++++ Records shown

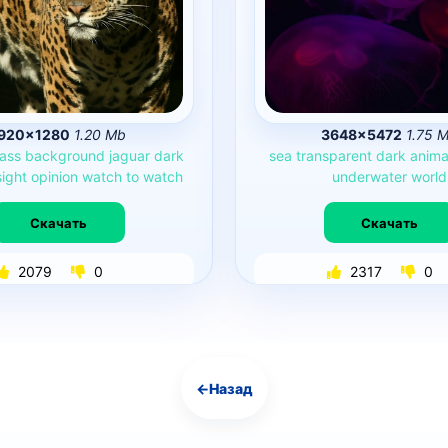
920×1280
1.20 Mb
3648×5472
1.75 
ass
background
jaguar
dark
sea
transparent
dark
anima
sight
opinion
watch
to
watch
underwater
world
Скачать
Скачать
2079
0
2317
0
←
Назад
Навигация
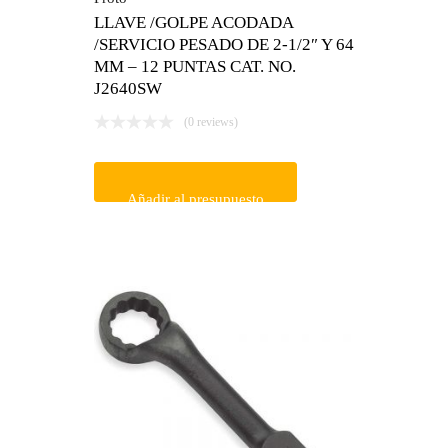
LLAVE /GOLPE ACODADA
/SERVICIO PESADO DE 2-1/2″ Y 64
MM – 12 PUNTAS CAT. NO.
J2640SW
(0 reviews)
Añadir al presupuesto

++++++++

Instructions for the task:
Exact copies of all the entries, without any pictures, are what the answer must contain.

Solution for this problem:
920×1280
1.20 Mb
3648×5472
1.75 
ass
background
jaguar
dark
sea
transparent
dark
anima
sight
opinion
watch
to
watch
underwater
world
Скачать
Скачать
2079
0
2317
0
←
Назад
Навигация
LLAVE /GOLPE ACODADA
/SERVICIO PESADO DE 2-1/2″ Y 64
MM – 12 PUNTAS CAT. NO.
J2640SW
(0 reviews)
Añadir al presupuesto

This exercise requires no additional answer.